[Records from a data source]
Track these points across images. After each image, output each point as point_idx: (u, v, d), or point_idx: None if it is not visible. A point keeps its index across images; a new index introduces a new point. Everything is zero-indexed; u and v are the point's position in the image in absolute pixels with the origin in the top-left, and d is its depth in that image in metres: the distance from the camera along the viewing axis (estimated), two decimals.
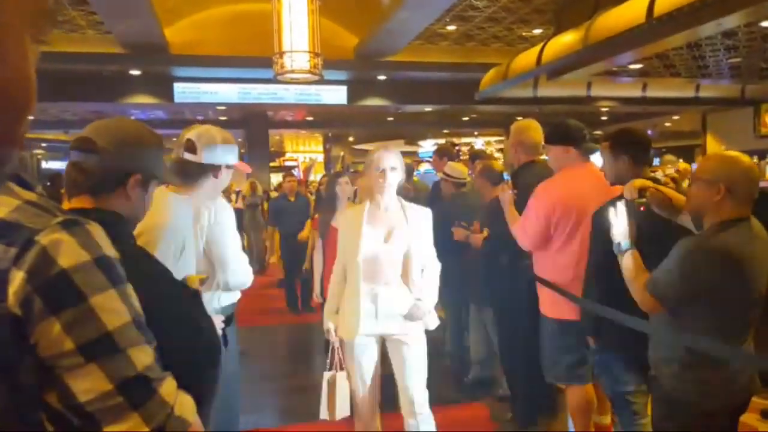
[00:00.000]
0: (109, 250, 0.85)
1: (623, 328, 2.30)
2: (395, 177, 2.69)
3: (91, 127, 1.39)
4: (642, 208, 2.17)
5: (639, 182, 2.27)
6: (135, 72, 11.56)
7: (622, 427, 2.64)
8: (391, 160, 2.68)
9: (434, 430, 2.79)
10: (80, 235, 0.81)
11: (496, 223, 3.39)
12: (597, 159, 2.94)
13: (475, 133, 19.81)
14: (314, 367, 4.62)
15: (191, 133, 2.20)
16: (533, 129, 3.42)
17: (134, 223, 1.48)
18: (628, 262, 2.15)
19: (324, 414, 2.86)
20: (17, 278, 0.76)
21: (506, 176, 3.52)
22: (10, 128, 0.74)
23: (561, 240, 2.85)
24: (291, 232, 6.54)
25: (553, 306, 2.92)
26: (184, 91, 12.09)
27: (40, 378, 0.78)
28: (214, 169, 2.24)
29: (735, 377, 2.00)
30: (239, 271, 2.43)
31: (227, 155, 2.28)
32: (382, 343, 2.80)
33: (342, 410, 2.82)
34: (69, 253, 0.79)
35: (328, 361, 2.85)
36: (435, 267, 2.81)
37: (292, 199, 7.10)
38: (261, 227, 9.81)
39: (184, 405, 0.94)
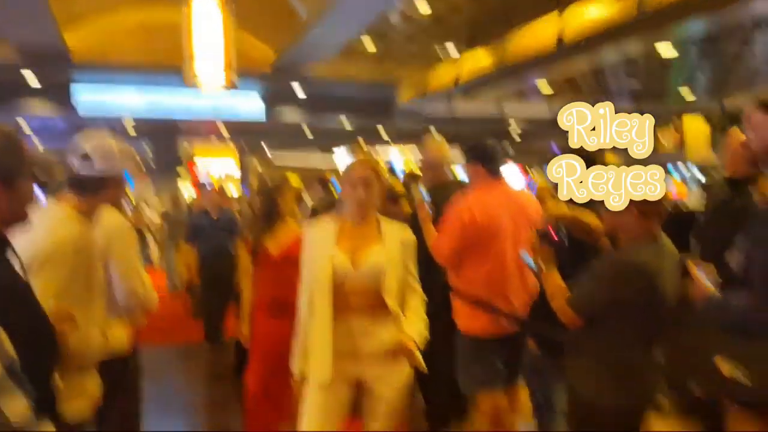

## Task goal
A faithful copy of the entries above is needed, one that contains no images.

## Response to the task
Track these points across images. After each image, output each point as point_idx: (u, v, d), or point_idx: None if it is not visible. A point keeps its index across images; a new index introduces a new point. Everything is zero-indexed; u and v are the point's position in the image in absolute pixels with the origin in the top-left, and d is its depth in that image in metres: the distance from the camera along the viewing axis (estimated), two decimals.
[00:00.000]
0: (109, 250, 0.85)
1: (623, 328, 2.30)
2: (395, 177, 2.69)
3: (91, 127, 1.39)
4: (642, 208, 2.17)
5: (639, 182, 2.27)
6: (135, 72, 11.56)
7: (622, 427, 2.64)
8: (391, 160, 2.68)
9: (434, 430, 2.79)
10: (80, 235, 0.81)
11: (496, 223, 3.39)
12: (597, 159, 2.94)
13: (475, 133, 19.81)
14: (314, 367, 4.62)
15: (191, 133, 2.20)
16: (533, 129, 3.42)
17: (134, 223, 1.48)
18: (628, 262, 2.15)
19: (324, 414, 2.86)
20: (17, 278, 0.76)
21: (506, 176, 3.52)
22: (10, 128, 0.74)
23: (561, 240, 2.85)
24: (291, 232, 6.54)
25: (553, 306, 2.92)
26: (184, 91, 12.09)
27: (40, 378, 0.78)
28: (214, 169, 2.24)
29: (735, 377, 2.00)
30: (239, 271, 2.43)
31: (227, 155, 2.28)
32: (382, 343, 2.80)
33: (342, 410, 2.82)
34: (69, 253, 0.79)
35: (328, 361, 2.85)
36: (435, 267, 2.81)
37: (292, 199, 7.10)
38: (261, 227, 9.81)
39: (184, 405, 0.94)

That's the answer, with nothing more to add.